コラム
【08.02.01】国立ハンセン病資料館を訪ねて
政治の責任はまだ果たされていない
ハンセン病の療養施設、多磨全生園(ぜんしょうえん)を訪ねました。
桜の大木が、驚くほど高く枝をのばしている園内。
みなさんが、思いをこめて植え続けた木々です。
隔離政策の誤りを政府が認める前から、敷地内の緑の小道は市民に親しまれてきたそうです。
散歩するだけで森林浴ができそうなほど、たくさんの木々が植えられているのです。
国立施設として再オープンしたハンセン病資料館を見学。
映像や音声を各所にとりいれた資料に、時間が許す限り目を通しました。
治療が可能、完治する病だとわかってからも続いた隔離・収容政策。
「らい根絶」のスローガンのもと、「一人の患者も残さない」ことが自治体の使命となった歴史。
沖縄では、戦前、日本軍が収容の先頭に立ったそうです。
治療ではなく隔離を目的とした療養所は、患者のみなさんに農作業、土木作業、患者の治療までも担わせました。
それが病状の悪化をもたらす場合も多々あったとのこと。
重官房と呼ばれた隔離部屋、見せしめ部屋が再現されていました。
腰をかがめても頭をぶつけそうな入り口。
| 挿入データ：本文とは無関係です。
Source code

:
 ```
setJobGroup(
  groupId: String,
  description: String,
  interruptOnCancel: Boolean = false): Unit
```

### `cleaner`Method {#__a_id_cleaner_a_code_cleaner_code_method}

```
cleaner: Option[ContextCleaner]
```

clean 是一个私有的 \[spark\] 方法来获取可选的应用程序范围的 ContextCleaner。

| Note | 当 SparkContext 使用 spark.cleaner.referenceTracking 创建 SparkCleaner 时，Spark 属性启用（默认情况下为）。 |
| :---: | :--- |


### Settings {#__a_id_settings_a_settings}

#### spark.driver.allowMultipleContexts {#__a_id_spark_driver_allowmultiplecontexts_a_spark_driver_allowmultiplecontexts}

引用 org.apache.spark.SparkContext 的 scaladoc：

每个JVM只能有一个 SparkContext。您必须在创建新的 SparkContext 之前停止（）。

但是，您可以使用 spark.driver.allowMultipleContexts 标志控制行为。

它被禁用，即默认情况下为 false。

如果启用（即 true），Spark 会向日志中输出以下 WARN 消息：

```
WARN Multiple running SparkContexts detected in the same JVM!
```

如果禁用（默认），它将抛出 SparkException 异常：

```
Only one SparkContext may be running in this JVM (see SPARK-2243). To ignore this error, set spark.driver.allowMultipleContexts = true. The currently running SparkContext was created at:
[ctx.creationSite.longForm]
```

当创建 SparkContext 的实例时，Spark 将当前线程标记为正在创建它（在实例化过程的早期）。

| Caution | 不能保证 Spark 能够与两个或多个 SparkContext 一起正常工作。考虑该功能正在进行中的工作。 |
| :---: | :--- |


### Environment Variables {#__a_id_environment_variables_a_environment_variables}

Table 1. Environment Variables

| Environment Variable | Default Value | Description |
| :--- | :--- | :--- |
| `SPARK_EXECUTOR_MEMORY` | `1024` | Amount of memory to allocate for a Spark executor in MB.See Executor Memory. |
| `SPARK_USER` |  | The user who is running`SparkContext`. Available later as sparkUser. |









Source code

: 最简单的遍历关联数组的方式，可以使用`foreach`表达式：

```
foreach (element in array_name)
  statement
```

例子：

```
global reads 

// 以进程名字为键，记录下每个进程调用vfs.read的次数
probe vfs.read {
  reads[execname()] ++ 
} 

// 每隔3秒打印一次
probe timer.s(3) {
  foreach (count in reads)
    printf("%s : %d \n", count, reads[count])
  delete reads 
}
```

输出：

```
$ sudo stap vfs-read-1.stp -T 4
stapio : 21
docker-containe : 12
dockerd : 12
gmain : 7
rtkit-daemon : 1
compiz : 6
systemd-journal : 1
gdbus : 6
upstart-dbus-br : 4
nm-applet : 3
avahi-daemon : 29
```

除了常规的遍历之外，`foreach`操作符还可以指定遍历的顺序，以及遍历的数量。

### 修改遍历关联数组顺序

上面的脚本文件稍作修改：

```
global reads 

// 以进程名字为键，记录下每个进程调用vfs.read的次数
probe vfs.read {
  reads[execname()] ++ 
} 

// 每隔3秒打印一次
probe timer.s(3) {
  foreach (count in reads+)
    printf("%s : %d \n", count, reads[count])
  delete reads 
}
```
地下牢そのものです。
反抗的というだけで、この中に1週間も入れられたらどうなるのか、それが治療の必要な患者に許される行為なのか。
展示を見終わってから、入所者協議会の事務局長さん、自治会の会長さんと懇談。
「国立の施設になって、展示は後退した」との説明に驚きました。
以前の「高松宮記念 ハンセン病資料館」を知っている方々もうなづいています。
資料の数が減ったことが、生々しい記録にフィルターをかける効果となったようです。
高校生の時に訪ねた広島の原爆資料館を、10数年後に訪ねたときに感じた違和感と同じなのでしょう。
展示内容についても、入所者のみなさんの厳しい指摘がいくつもあったようです。
「私たちの命がなくなったあとで、歴史の改ざんが行われてしまうのではという危機感がある」
私たちが受け継ぐべきものの重さを実感する言葉です。
国立施設の統廃合がどんどん進んでいる今、療養所がこれからどうするのか、大きな課題です。
医療施設でありながら、内科医師が常駐していない療養所もあるとのこと。
「療養所は、いまだ隔離されている。療養所を市民に開放し、みんなが利用できる施設にしたい」
「隔離政策の根拠法がなくなった、というだけではだめ。人権の回復を果たすために、ハンセン病基本法が必要」等々。
入所者のみなさんの運動が、超党派の国会議員の動きもつくりはじめています。
命をかけたたたかいが歴史を動かしている、その歴史を私たちはどうすすめていくのか――色々なことを学び考える一日になりました。